Peru's New President Alan Garcia Slashes Government Salaries

President Alan Garcia cut government salaries, including his own, on Monday, three days after announcing a long list of austerity measures in his inaugural address.

Garcia, whose previous 1985-90 government was plagued by mismanagement and corruption that left Peru nearly bankrupt, blasted outgoing President Alejandro Toledo for spending lavishly while failing to help Peru's poor.

In a decree published in the official newspaper El Peruano, Garcia reduced his monthly paycheck to just over $5,000, a 60 percent pay cut. Lawmakers saw their salaries reduced by nearly 40 percent to about the same level.

The decree also lowered wages for regional presidents, mayors, municipal councilors and their deputies.

Garcia said an emergency decree would be issued in the coming days to implement the pay cuts immediately instead of in January, saving the country $16.2 million by year's end.

Jorge del Castillo, Garcia's Cabinet chief, said Monday that the new government would also impose sanctions on public officials who spend more than their budgets.

Toledo five years ago set his monthly salary at $18,000, the highest of any Latin American president, but later reduced it under intense public pressure.

Across Latin America, offering to lower public salaries plays well with voters, but many analysts question whether the money saved is substantial enough to help the needy.

Upon taking office in January, Bolivian President Evo Morales cut his salary by more than half and declared no Cabinet minister can collect a higher wage than his — $1,875 a month — with the savings to be used to hire more public school teachers.

Mexico's presidential candidate Andres Manuel Lopez Obrador — who is now in a heated battle over contested election results — has vowed to pay expanded social programs by cutting the inflated salaries of bureaucrats and politicians and going after wealthy tax deadbeats.

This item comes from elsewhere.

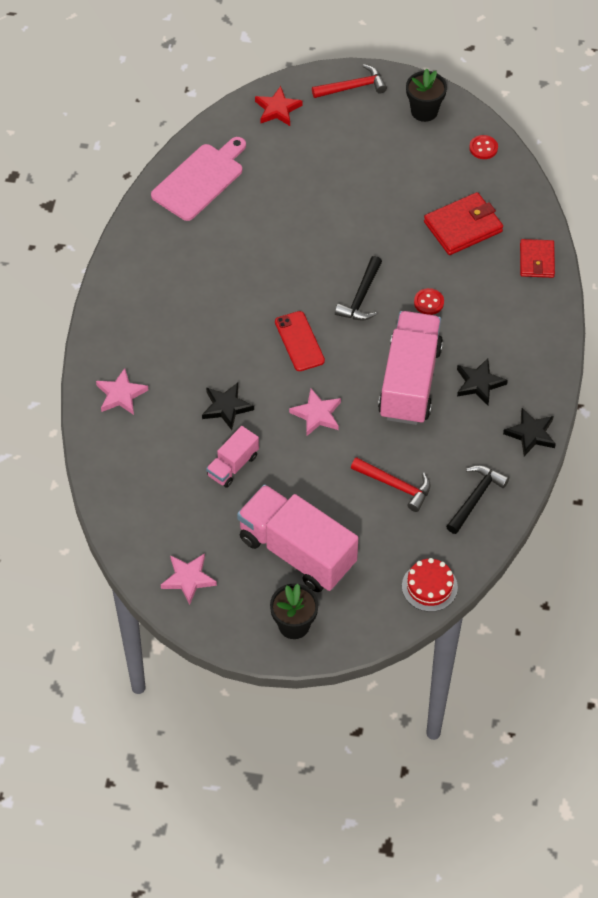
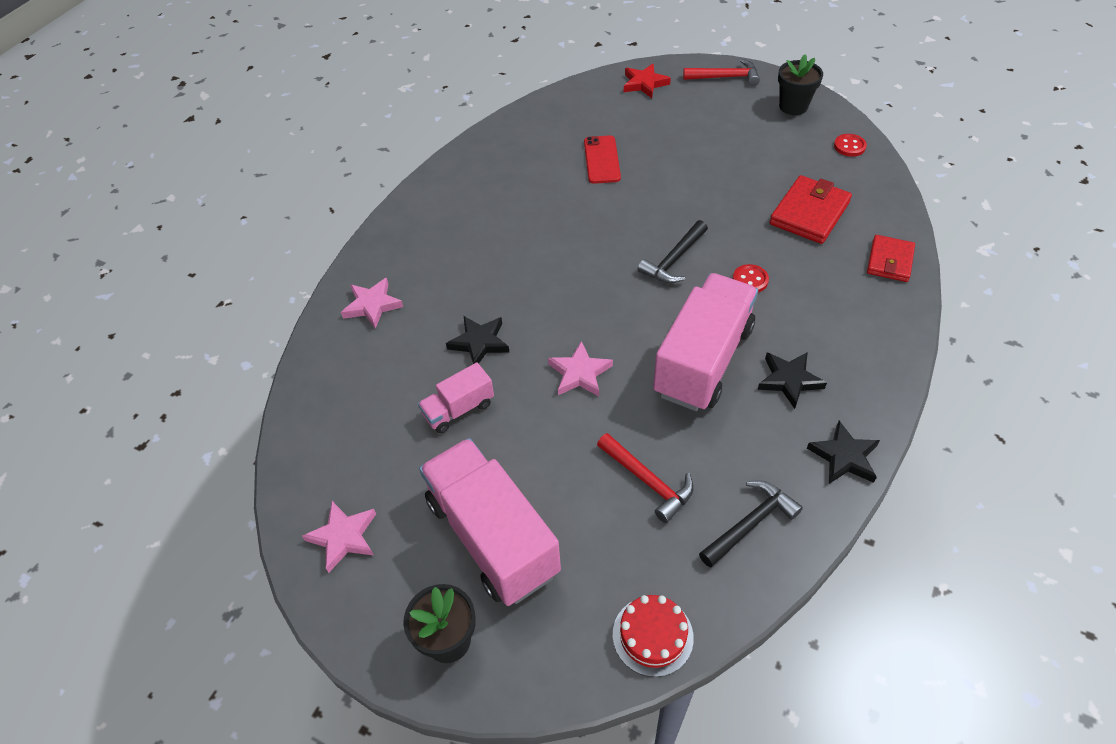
camera: 20 degrees right, 5 degrees down
(200, 180) = (545, 127): pink cutting board -> none
(299, 341) = (589, 291): red phone -> red phone (602, 160)
(463, 227) = (809, 213): red wallet -> red wallet turned 45 degrees counterclockwise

Arturo Woodman, a prominent former Peruvian banking executive, said there is a general sense in Peru that public salaries should be cut as "a corrective measure" for past abuses.

But Woodman said slashing paychecks has its risks, including "attracting corruption."

"It must be well thought out to avoid a loss of interest in public service by upstanding people who might go elsewhere because of the issue of making extra income," Woodman said.